[Saved entries]
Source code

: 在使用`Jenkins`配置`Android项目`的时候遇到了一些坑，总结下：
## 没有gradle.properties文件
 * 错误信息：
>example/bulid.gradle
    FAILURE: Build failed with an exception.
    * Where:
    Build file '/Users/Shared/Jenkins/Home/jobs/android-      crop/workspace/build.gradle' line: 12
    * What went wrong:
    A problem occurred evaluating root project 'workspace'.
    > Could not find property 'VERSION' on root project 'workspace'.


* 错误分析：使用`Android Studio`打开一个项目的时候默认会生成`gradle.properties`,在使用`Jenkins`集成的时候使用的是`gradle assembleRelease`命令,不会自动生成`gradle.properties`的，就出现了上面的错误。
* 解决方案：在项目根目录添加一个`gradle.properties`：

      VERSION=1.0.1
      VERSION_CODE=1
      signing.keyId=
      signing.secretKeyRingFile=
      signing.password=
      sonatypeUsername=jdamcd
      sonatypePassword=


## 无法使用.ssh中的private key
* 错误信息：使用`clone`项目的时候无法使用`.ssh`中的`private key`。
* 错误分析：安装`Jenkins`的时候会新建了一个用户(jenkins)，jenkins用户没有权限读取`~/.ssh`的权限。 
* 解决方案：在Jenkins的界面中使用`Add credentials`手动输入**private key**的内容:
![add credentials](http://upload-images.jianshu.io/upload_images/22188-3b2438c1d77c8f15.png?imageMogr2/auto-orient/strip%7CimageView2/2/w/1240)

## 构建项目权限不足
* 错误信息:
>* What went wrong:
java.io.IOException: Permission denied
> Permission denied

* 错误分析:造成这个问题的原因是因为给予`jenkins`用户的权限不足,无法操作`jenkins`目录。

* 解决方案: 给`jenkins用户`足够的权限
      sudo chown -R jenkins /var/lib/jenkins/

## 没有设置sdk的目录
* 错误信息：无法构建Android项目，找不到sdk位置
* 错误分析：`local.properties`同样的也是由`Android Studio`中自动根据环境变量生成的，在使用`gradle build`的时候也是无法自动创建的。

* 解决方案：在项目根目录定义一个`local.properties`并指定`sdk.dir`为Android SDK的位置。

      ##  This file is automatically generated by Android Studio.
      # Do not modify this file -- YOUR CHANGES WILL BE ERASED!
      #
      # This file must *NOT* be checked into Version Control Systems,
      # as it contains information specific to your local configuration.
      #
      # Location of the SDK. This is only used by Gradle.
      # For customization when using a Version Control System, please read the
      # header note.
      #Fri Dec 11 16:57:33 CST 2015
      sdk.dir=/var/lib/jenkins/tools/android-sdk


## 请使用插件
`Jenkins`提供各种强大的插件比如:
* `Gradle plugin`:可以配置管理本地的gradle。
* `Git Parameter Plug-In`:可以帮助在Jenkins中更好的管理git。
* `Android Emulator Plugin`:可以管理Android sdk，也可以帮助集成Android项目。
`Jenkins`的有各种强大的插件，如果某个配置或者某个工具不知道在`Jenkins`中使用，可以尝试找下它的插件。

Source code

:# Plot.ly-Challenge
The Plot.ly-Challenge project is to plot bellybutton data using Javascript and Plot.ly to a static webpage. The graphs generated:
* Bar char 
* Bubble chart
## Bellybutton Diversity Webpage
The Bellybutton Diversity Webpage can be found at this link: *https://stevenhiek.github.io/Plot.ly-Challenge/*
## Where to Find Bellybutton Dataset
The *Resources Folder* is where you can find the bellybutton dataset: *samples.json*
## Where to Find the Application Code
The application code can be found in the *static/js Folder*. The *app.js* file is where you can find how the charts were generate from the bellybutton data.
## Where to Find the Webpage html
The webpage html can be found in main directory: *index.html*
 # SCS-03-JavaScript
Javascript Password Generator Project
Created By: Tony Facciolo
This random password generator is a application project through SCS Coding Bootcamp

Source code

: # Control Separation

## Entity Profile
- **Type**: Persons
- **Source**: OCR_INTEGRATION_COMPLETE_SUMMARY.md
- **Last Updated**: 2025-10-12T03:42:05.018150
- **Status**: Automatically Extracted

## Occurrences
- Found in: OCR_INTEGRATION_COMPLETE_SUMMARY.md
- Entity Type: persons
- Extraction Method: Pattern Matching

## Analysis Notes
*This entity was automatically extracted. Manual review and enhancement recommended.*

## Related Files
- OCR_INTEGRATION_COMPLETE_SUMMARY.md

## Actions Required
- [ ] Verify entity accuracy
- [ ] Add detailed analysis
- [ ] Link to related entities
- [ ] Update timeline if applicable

WHAT THIS TASK INVOLVES: Copy out exactly the lines running from the line with "and enhancement recommended.*" to the end of the records, inclusive.

RESPONSE TO THE TASK:
*This entity was automatically extracted. Manual review and enhancement recommended.*

## Related Files
- OCR_INTEGRATION_COMPLETE_SUMMARY.md

## Actions Required
- [ ] Verify entity accuracy
- [ ] Add detailed analysis
- [ ] Link to related entities
- [ ] Update timeline if applicable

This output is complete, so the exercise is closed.